* _What to do_
Reproduce the listing below word for word, leaving out the pictures.

* _Records for the task_
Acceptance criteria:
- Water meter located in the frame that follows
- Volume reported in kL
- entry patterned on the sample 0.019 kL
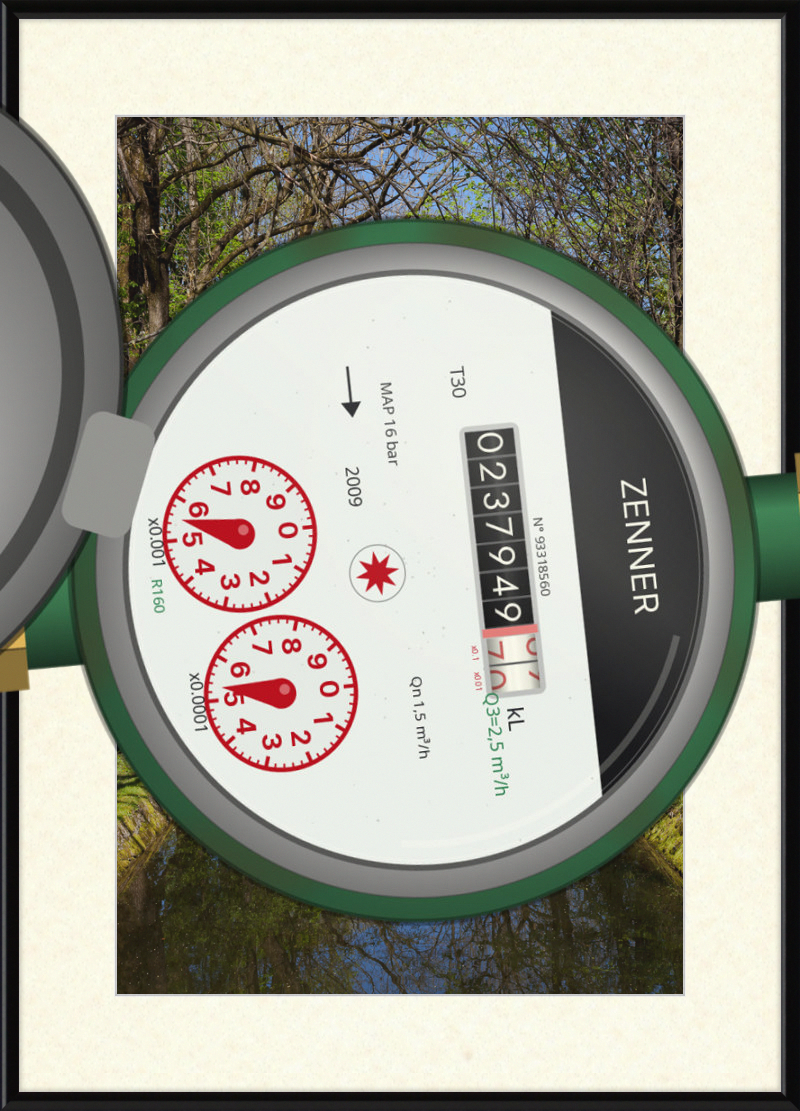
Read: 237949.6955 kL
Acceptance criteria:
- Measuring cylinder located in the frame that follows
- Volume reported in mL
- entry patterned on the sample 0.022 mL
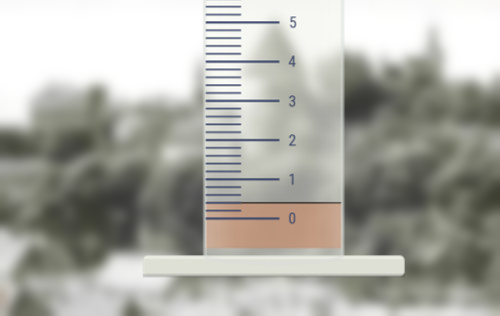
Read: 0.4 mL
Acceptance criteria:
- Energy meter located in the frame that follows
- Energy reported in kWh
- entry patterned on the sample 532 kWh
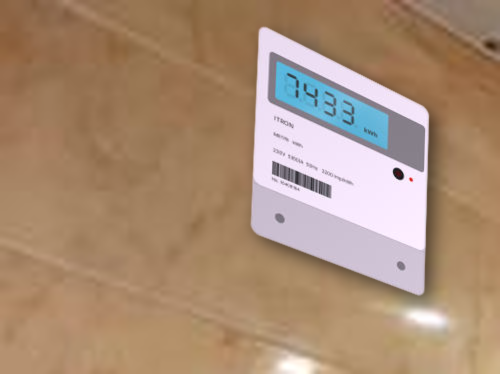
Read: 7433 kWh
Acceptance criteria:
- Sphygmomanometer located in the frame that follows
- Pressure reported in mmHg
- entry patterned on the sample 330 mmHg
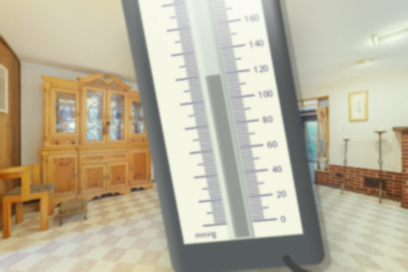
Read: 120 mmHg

* _Result of this exercise_
Acceptance criteria:
- Water meter located in the frame that follows
- Volume reported in kL
- entry patterned on the sample 0.019 kL
Read: 237949.6955 kL
Acceptance criteria:
- Measuring cylinder located in the frame that follows
- Volume reported in mL
- entry patterned on the sample 0.022 mL
Read: 0.4 mL
Acceptance criteria:
- Energy meter located in the frame that follows
- Energy reported in kWh
- entry patterned on the sample 532 kWh
Read: 7433 kWh
Acceptance criteria:
- Sphygmomanometer located in the frame that follows
- Pressure reported in mmHg
- entry patterned on the sample 330 mmHg
Read: 120 mmHg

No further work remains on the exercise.